Hello. I found a security issue: The Gravity Forms 'settings' page is available to non-Super Admins when using Gravity Forms provided add-ons.
Before using add-ons, I could simply disable the settings page based on user role. Unfortunately, the settings pages for add-ons are tied to the same page as the Gravity Forms settings page. This means disabling the settings pages for non-Super Admins also prevents users from setting up add-ons with the appropriate account information for integration.

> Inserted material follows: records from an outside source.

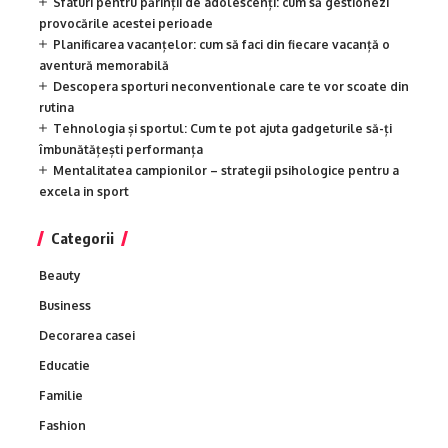
Sfaturi pentru părinții de adolescenți: cum să gestionezi
provocările acestei perioade
Planificarea vacanțelor: cum să faci din fiecare vacanță o
aventură memorabilă
Descopera sporturi neconventionale care te vor scoate din
rutina
Tehnologia și sportul: Cum te pot ajuta gadgeturile să-ți
îmbunătățești performanța
Mentalitatea campionilor – strategii psihologice pentru a
excela in sport
Categorii
Beauty
Business
Decorarea casei
Educatie
Familie
Fashion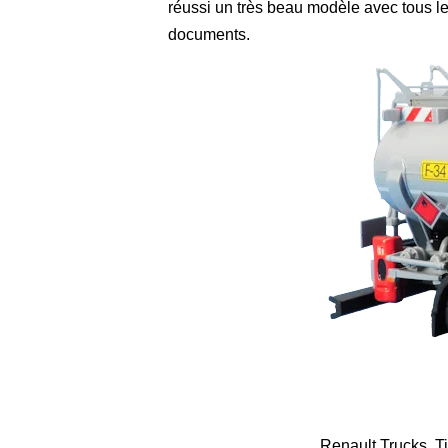
réussi un très beau modèle avec tous les 
documents.
Renault Trucks, 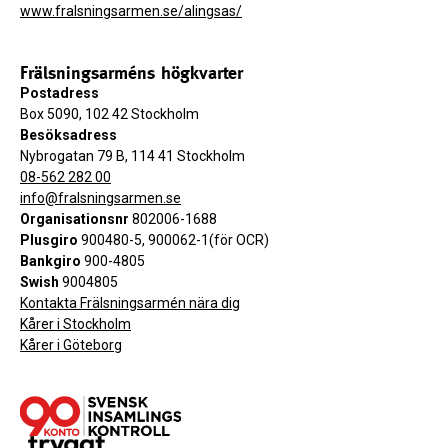
www.fralsningsarmen.se/alingsas/
Frälsningsarméns högkvarter
Postadress
Box 5090, 102 42 Stockholm
Besöksadress
Nybrogatan 79 B, 114 41 Stockholm
08-562 282 00
info@fralsningsarmen.se
Organisationsnr
802006-1688
Plusgiro
900480-5, 900062-1(för OCR)
Bankgiro
900-4805
Swish
9004805
Kontakta Frälsningsarmén nära dig
Kårer i Stockholm
Kårer i Göteborg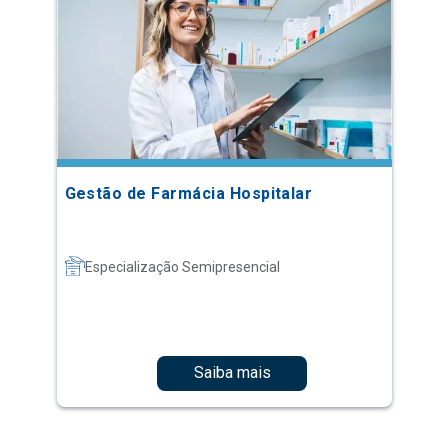
Gestão de Farmácia Hospitalar
Especialização Semipresencial
Saiba mais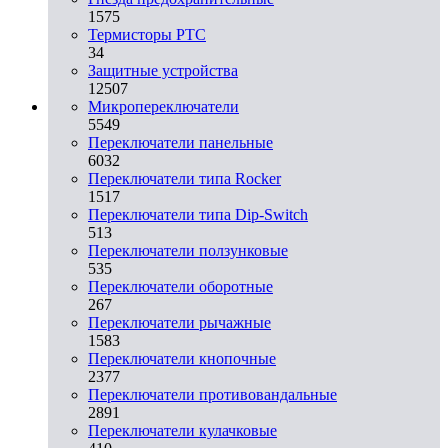
1575
Термисторы PTC
34
Защитные устройства
12507
Микропереключатели
5549
Переключатели панельные
6032
Переключатели типа Rocker
1517
Переключатели типа Dip-Switch
513
Переключатели ползунковые
535
Переключатели оборотные
267
Переключатели рычажные
1583
Переключатели кнопочные
2377
Переключатели противовандальные
2891
Переключатели кулачковые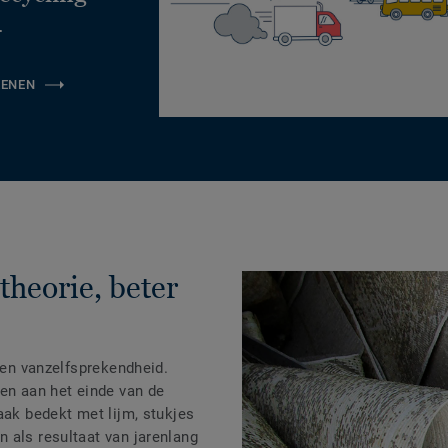
.
KENEN
theorie, beter
 een vanzelfsprekendheid.
len aan het einde van de
aak bedekt met lijm, stukjes
 als resultaat van jarenlang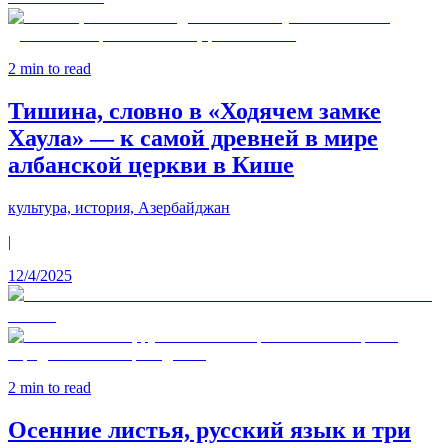
2
min to read
Тишина, словно в «Ходячем замке
Хаула» — к самой древней в мире
албанской церкви в Кише
культура, история, Азербайджан
|
12/4/2025
2
min to read
Осенние листья, русский язык и три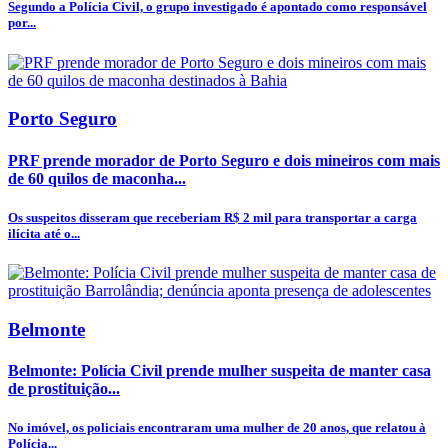
Segundo a Polícia Civil, o grupo investigado é apontado como responsável
por...
Porto Seguro
PRF prende morador de Porto Seguro e dois mineiros com mais
de 60 quilos de maconha...
Os suspeitos disseram que receberiam R$ 2 mil para transportar a carga
ilícita até o...
Belmonte
Belmonte: Polícia Civil prende mulher suspeita de manter casa
de prostituição...
No imóvel, os policiais encontraram uma mulher de 20 anos, que relatou à
Polícia...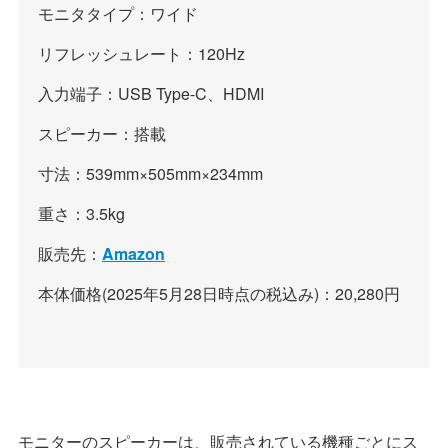
モニタタイプ：ワイド
リフレッシュレート：120Hz
入力端子：USB Type-C、HDMI
スピーカー：搭載
寸法：539mm×505mm×234mm
重さ：3.5kg
販売先：
Amazon
本体価格(2025年5月28日時点の税込み)：20,280円
モニターのスピーカーは、販売されている機種ごとにス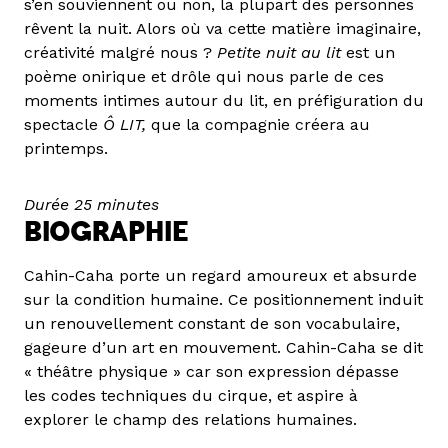
s’en souviennent ou non, la plupart des personnes
rêvent la nuit. Alors où va cette matière imaginaire,
créativité malgré nous ?
Petite nuit au lit
est un
poème onirique et drôle qui nous parle de ces
moments intimes autour du lit, en préfiguration du
spectacle
Ô LIT,
que la compagnie créera au
printemps.
Durée 25 minutes
BIOGRAPHIE
Cahin-Caha porte un regard amoureux et absurde
sur la condition humaine. Ce positionnement induit
un renouvellement constant de son vocabulaire,
gageure d’un art en mouvement. Cahin-Caha se dit
« théâtre physique » car son expression dépasse
les codes techniques du cirque, et aspire à
explorer le champ des relations humaines.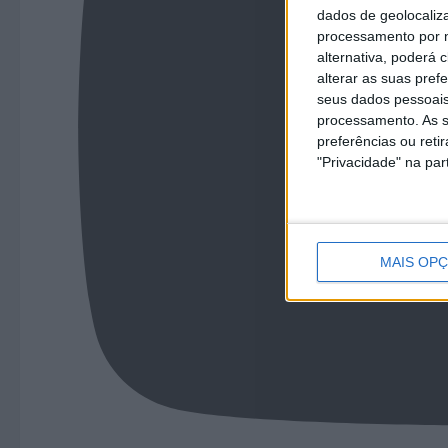
dados de geolocaliza
processamento por n
alternativa, poderá
alterar as suas pref
seus dados pessoais
processamento. As s
preferências ou reti
"Privacidade" na part
MAIS OP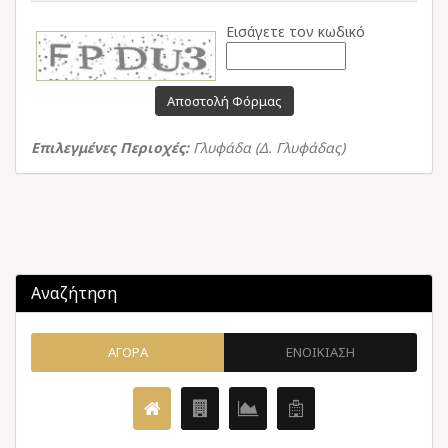
Εισάγετε τον κωδικό
Αποστολή Φόρμας
Επιλεγμένες Περιοχές:
Γλυφάδα (Δ. Γλυφάδας)
Αναζήτηση
ΑΓΟΡΑ
ΕΝΟΙΚΙΑΣΗ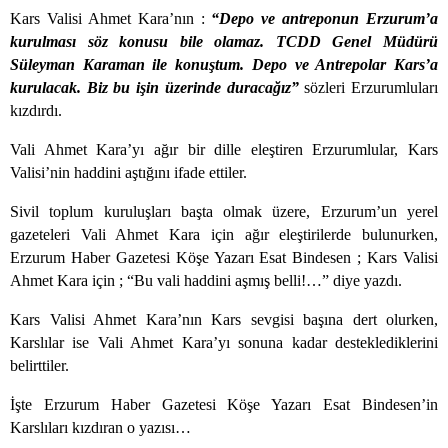
Kars Valisi Ahmet Kara’nın :
“Depo ve antreponun Erzurum’a
kurulması söz konusu bile olamaz. TCDD Genel Müdürü
Süleyman Karaman ile konuştum. Depo ve Antrepolar Kars’a
kurulacak. Biz bu işin üzerinde duracağız”
sözleri Erzurumluları
kızdırdı.
Vali Ahmet Kara’yı ağır bir dille eleştiren Erzurumlular, Kars
Valisi’nin haddini aştığını ifade ettiler.
Sivil toplum kuruluşları başta olmak üzere, Erzurum’un yerel
gazeteleri Vali Ahmet Kara için ağır eleştirilerde bulunurken,
Erzurum Haber Gazetesi Köşe Yazarı Esat Bindesen ;
Kars Valisi
Ahmet Kara için ; “Bu vali haddini aşmış belli!…” diye yazdı.
Kars Valisi Ahmet Kara’nın Kars sevgisi başına dert olurken,
Karslılar ise Vali Ahmet Kara’yı sonuna kadar desteklediklerini
belirttiler.
İşte Erzurum Haber Gazetesi Köşe Yazarı Esat Bindesen’in
Karslıları kızdıran o yazısı…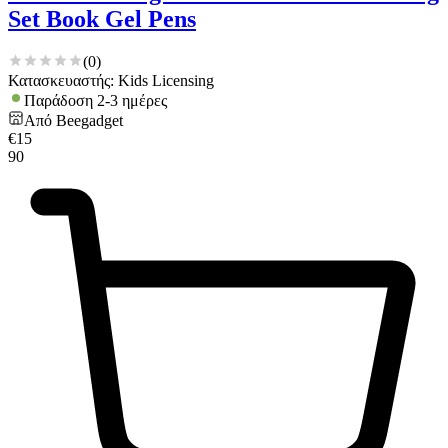
Set Book Gel Pens
(
0
)
Κατασκευαστής: Kids Licensing
Παράδοση 2-3 ημέρες
Από
Beegadget
€
15
90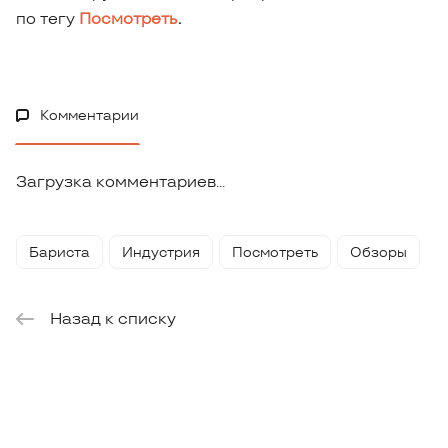
по тегу
Посмотреть
.
Комментарии
Загрузка комментариев...
Бариста
Индустрия
Посмотреть
Обзоры
Назад к списку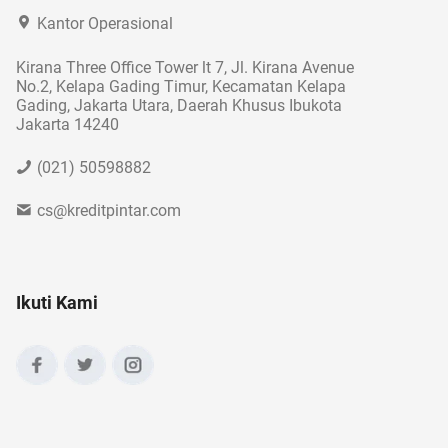
Kantor Operasional
Kirana Three Office Tower lt 7, Jl. Kirana Avenue
No.2, Kelapa Gading Timur, Kecamatan Kelapa
Gading, Jakarta Utara, Daerah Khusus Ibukota
Jakarta 14240
(021) 50598882
cs@kreditpintar.com
Ikuti Kami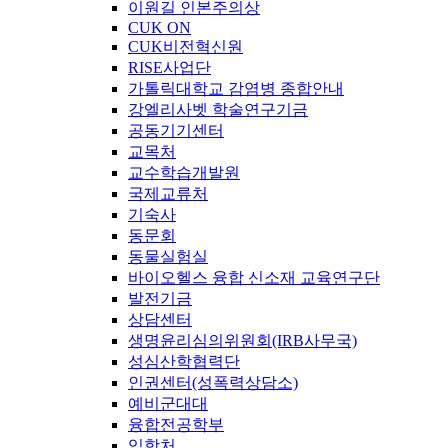
이원길 인본주의상
CUK ON
CUK비전혁신원
RISE사업단
가톨릭대학교 감염병 종합안내
강엘리사벳 학술연구기금
공동기기센터
교목처
교수학습개발원
국제교류처
기숙사
동문회
동물실험실
바이오헬스 융합 신소재 교육연구단
발전기금
상담센터
생명윤리심의위원회(IRB사무국)
성심산학협력단
인권센터(성폭력상담소)
예비군대대
융합전공학부
입학처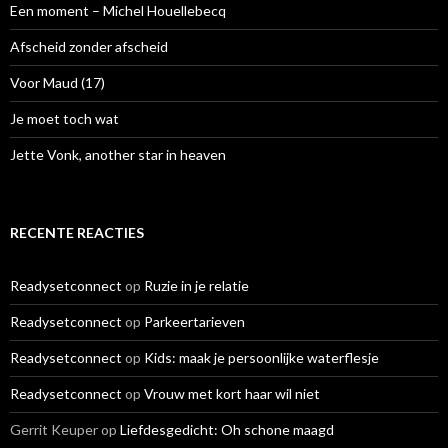
a
Een moment – Michel Houellebecq
a
r
Afscheid zonder afscheid
:
Voor Maud (17)
Je moet toch wat
Jette Vonk, another star in heaven
RECENTE REACTIES
Readysetconnect
op
Ruzie in je relatie
Readysetconnect
op
Parkeertarieven
Readysetconnect
op
Kids: maak je persoonlijke waterflesje
Readysetconnect
op
Vrouw met kort haar wil niet
Gerrit Keuper
op
Liefdesgedicht: Oh schone maagd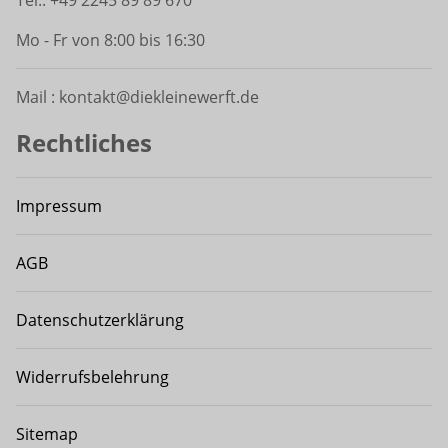
Tel.: +49 2245 89 89 670
Mo - Fr von 8:00 bis 16:30
Mail : kontakt@diekleinewerft.de
Rechtliches
Impressum
AGB
Datenschutzerklärung
Widerrufsbelehrung
Sitemap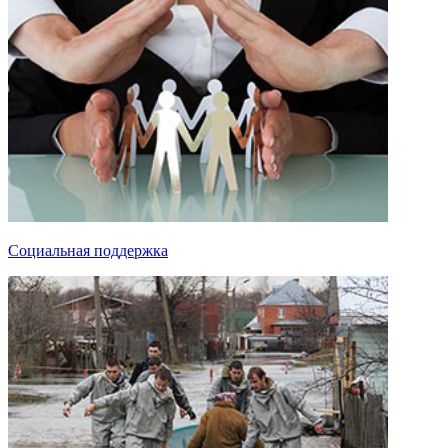
Социальная поддержка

Another issue is that on for the add-ons the 'Uninstall' option is available at the bottom of the page for non-Super Admins on multisite networks. It's hidden on the main Gravity Forms settings page, but not on the add-on pages as it should be. I believe this is a bug.
Recommended fixes:
1) Separate the main Gravity Forms settings page and add-ons settings pages so the main page can be hidden based on user role without preventing users from setting up the add-ons. For example, make it two pages: 'Settings' and 'Add-On Settings'
2) Fix the auto-disabling of the 'Uninstall Add On' button on add-on settings pages on multisite networks just as it is disabled on the Gravity Forms settings page for non-Super Admins. Non-Super Admins should NOT be able to uninstall add-ons just like they aren't able to uninstall Gravity Forms.
I've tested on both local and live sites and tried to be as clear as possible. Let me know if I've missed anything or there are any questions.